Un cálculo procaz, pero probablemente atinado, sostiene que la mayoría de los hombres firmarían «por haber sido un testículo de Leonard Cohen». Se alude así a su magnetismo con las mujeres. Una habilidad trabajada. En «I’m your man» reconocía que haría «cualquier cosa» por ganarse a su amante. Hubo muchas. Marianne, con su inocencia blonda y escandinava, mientras el sol de la isla de Hidra hacía estallar micras de hielo en los huesos del judío de Montreal. La hermosísima Suzanne, madre de sus dos hijos. La cantante Joni Mitchell, que se tomaba a coña su tremendismo pasional. Rebecca de Mornay, barbie de Hollywood que floreó el otoño del galán (y que cuando voló lo sumió en una depre que lo recluyó cuatro años como monje zen, allá en un convento de un monte californiano). «Mi reputación de mujeriego es un chiste de mal gusto, que me hizo reír en las diez mil noches que dormí solo», protesta Leonard, en realidad haciendo otro chiste. «¡Enamorarse de mí no es un picnic!», farfulla.

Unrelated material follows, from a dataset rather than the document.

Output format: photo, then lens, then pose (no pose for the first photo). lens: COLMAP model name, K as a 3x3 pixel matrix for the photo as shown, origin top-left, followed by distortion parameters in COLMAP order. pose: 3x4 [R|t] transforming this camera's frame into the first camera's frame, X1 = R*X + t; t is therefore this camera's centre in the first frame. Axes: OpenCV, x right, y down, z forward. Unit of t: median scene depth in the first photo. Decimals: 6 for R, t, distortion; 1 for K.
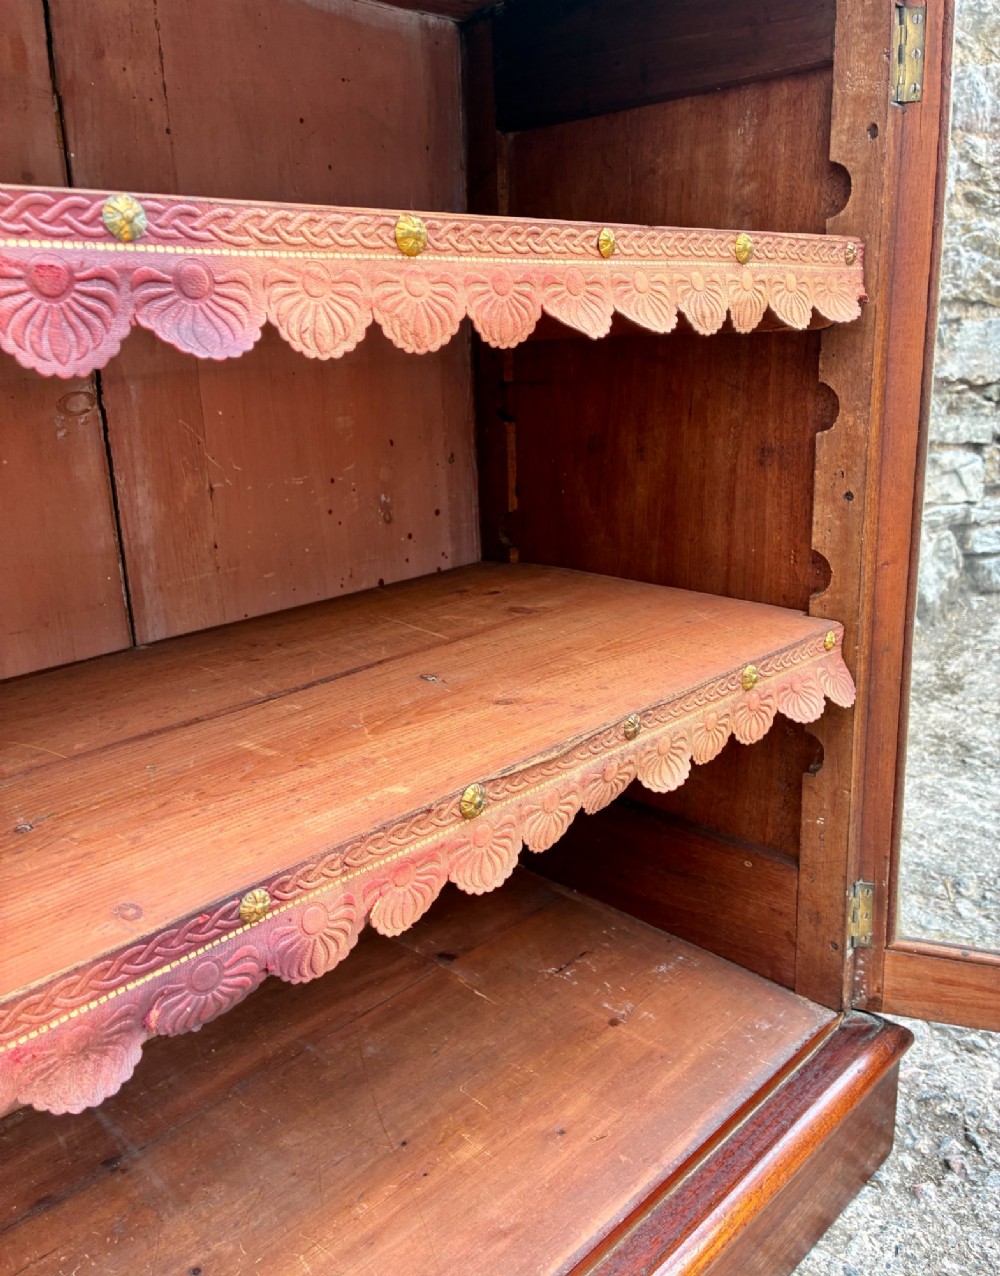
lens RADIAL K [[1025.4, 0, 499.3], [0, 1025.4, 607.2], [0, 0, 1]] dist [0.052163, -0.068355]
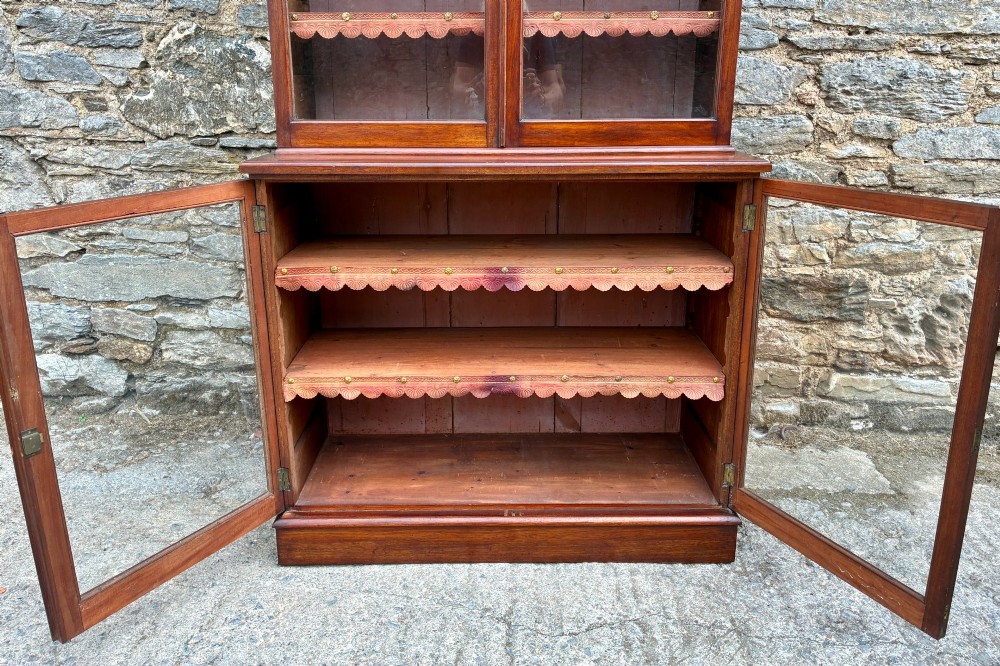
lens RADIAL K [[758.8, 0, 495.3], [0, 758.8, 283.7], [0, 0, 1]] dist [0.037950, -0.032757]
pose [[0.714194, 0.218285, -0.665041, 1.482005], [-0.209091, 0.973279, 0.094913, -0.377327], [0.667988, 0.071268, 0.740751, -1.383886]]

Tuvo un amigo, Roshi, un rechoncho maestro zen japonés. Se murió en 2014, con 107 años, entre sombras de un pasado de ligoteo con sus discípulas. Quién sabe… En las noches de estío de las serranías de Mont Baldy, Leonard y Roshi se sentaba a la fresca en el porche de una cabaña. Con esa sencillez entre sabia y tontorrona de ciertos gurús budistas, Roshi lo animaba a que escribiese «canciones sobre grillos». Luego, colocados con coñac francés Courvoisier, competían en lírica para insectos ortópteros. Un gran amigo. Con eso se curó Leonard del pánico de vivir, antes parcheado con pastillas. Luego bajó del templo y resultó, ay, que su contable y ex amante lo había desplumado.

A los 74 volvió a la carretera para cubrir el pufo. Arrasó. En la era de la bobería digital quedaban multitudes que querían escuchar las verdades –y las mentiras– del corazón.